### [TASK DATA]
*****

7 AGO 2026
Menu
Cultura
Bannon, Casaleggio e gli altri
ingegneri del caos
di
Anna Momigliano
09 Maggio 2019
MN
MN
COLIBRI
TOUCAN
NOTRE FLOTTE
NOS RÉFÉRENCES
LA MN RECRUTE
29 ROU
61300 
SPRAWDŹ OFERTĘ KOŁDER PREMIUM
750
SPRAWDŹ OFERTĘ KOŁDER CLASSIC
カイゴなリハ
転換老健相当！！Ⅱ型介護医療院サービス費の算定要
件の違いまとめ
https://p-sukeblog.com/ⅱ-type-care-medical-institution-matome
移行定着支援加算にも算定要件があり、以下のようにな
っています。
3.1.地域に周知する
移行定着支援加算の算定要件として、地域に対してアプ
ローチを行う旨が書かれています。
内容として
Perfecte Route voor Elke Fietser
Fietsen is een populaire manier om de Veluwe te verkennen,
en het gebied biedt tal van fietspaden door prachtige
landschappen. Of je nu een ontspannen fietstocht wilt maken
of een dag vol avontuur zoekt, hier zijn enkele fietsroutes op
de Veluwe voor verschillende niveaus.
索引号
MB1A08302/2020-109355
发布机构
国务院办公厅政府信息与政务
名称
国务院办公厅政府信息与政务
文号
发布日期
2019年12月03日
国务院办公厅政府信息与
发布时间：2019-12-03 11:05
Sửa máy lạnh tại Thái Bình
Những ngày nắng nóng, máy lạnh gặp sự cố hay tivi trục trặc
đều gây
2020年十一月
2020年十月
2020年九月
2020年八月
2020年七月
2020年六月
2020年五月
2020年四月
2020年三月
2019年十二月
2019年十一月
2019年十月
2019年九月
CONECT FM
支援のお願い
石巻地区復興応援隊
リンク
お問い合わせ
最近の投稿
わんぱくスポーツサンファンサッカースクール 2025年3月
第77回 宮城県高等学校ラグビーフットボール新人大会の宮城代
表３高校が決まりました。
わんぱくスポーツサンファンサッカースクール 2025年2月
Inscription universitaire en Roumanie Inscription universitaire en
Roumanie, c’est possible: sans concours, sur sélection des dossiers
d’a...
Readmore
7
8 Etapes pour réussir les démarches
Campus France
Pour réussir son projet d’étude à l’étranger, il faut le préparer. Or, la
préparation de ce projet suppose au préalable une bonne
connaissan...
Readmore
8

*****

Scan the listing above. Collect all lines with the word "Veluwe".

### [ANSWER BELOW]
Fietsen is een populaire manier om de Veluwe te verkennen,
de Veluwe voor verschillende niveaus.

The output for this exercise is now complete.